**WHAT THE TASK ASKS**
Each entry below must appear in the output exactly as written.

**RECORDED INFORMATION**
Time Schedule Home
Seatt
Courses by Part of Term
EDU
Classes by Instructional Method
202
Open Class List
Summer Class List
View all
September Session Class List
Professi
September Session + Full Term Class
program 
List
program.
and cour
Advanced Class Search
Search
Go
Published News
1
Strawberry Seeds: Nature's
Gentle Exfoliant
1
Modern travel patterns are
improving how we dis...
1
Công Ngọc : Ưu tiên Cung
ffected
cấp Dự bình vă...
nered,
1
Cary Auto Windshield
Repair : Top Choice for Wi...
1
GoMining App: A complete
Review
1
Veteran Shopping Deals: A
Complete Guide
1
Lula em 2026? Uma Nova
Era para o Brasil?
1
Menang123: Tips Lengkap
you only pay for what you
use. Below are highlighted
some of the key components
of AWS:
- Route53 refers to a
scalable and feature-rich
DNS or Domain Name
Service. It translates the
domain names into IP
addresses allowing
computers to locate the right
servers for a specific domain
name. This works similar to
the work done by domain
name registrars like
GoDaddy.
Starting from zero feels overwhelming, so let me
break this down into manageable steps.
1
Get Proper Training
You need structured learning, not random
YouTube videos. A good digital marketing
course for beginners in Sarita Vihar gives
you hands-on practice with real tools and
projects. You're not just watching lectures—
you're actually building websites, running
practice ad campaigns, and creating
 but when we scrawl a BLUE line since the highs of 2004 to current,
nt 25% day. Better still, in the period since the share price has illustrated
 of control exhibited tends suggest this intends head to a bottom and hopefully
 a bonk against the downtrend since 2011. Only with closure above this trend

**FINISHED TASK**
Time Schedule Home
Seatt
Courses by Part of Term
EDU
Classes by Instructional Method
202
Open Class List
Summer Class List
View all
September Session Class List
Professi
September Session + Full Term Class
program 
List
program.
and cour
Advanced Class Search
Search
Go
Published News
1
Strawberry Seeds: Nature's
Gentle Exfoliant
1
Modern travel patterns are
improving how we dis...
1
Công Ngọc : Ưu tiên Cung
ffected
cấp Dự bình vă...
nered,
1
Cary Auto Windshield
Repair : Top Choice for Wi...
1
GoMining App: A complete
Review
1
Veteran Shopping Deals: A
Complete Guide
1
Lula em 2026? Uma Nova
Era para o Brasil?
1
Menang123: Tips Lengkap
you only pay for what you
use. Below are highlighted
some of the key components
of AWS:
- Route53 refers to a
scalable and feature-rich
DNS or Domain Name
Service. It translates the
domain names into IP
addresses allowing
computers to locate the right
servers for a specific domain
name. This works similar to
the work done by domain
name registrars like
GoDaddy.
Starting from zero feels overwhelming, so let me
break this down into manageable steps.
1
Get Proper Training
You need structured learning, not random
YouTube videos. A good digital marketing
course for beginners in Sarita Vihar gives
you hands-on practice with real tools and
projects. You're not just watching lectures—
you're actually building websites, running
practice ad campaigns, and creating
 but when we scrawl a BLUE line since the highs of 2004 to current,
nt 25% day. Better still, in the period since the share price has illustrated
 of control exhibited tends suggest this intends head to a bottom and hopefully
 a bonk against the downtrend since 2011. Only with closure above this trend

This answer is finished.